• TASK INPUT:
<<<<

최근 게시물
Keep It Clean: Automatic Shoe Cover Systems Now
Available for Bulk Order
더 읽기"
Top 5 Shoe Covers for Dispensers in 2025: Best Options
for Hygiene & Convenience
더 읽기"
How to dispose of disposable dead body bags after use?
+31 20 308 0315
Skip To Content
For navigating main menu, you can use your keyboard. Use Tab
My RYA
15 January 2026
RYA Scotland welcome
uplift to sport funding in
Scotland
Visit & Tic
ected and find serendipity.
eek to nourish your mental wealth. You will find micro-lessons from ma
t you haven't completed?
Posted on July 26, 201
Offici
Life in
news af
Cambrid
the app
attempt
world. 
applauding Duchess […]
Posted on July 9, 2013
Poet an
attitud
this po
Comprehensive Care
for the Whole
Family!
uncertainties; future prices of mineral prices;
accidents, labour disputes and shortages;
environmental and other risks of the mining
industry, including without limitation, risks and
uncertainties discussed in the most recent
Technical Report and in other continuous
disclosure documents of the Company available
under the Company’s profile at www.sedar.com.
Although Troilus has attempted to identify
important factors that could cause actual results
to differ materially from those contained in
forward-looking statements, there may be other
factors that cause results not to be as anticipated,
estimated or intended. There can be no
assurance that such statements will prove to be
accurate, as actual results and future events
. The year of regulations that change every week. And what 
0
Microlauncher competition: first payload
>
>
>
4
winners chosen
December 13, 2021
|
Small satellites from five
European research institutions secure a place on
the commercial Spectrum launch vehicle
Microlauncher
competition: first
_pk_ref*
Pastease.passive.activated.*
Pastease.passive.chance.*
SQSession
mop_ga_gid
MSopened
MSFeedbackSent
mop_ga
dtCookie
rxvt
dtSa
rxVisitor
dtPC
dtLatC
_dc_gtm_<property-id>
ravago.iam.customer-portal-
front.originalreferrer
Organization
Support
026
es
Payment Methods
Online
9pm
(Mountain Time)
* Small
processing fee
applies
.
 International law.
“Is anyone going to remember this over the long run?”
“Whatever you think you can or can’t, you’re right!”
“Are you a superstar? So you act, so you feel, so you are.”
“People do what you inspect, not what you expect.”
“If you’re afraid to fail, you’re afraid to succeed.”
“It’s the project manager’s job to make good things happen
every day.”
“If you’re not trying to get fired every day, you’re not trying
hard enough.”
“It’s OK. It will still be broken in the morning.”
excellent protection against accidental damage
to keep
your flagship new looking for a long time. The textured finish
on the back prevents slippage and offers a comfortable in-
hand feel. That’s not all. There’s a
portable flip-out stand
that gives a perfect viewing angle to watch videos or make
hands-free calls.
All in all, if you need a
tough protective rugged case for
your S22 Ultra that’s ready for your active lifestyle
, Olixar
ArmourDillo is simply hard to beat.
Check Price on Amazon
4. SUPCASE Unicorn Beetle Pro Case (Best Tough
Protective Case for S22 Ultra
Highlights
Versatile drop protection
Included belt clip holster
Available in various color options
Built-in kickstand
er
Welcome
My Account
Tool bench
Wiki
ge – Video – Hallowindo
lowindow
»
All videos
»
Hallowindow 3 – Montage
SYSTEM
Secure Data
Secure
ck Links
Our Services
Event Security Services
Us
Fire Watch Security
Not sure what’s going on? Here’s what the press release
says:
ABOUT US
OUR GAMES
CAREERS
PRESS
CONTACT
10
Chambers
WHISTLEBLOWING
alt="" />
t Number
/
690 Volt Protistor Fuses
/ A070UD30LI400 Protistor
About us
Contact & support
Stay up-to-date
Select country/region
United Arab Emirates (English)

>>>>

• EXERCISE DETAILS: Which lines above contain the word "make"? Copy all of them.

• RESULT OF THE TASK:
“It’s the project manager’s job to make good things happen
that gives a perfect viewing angle to watch videos or make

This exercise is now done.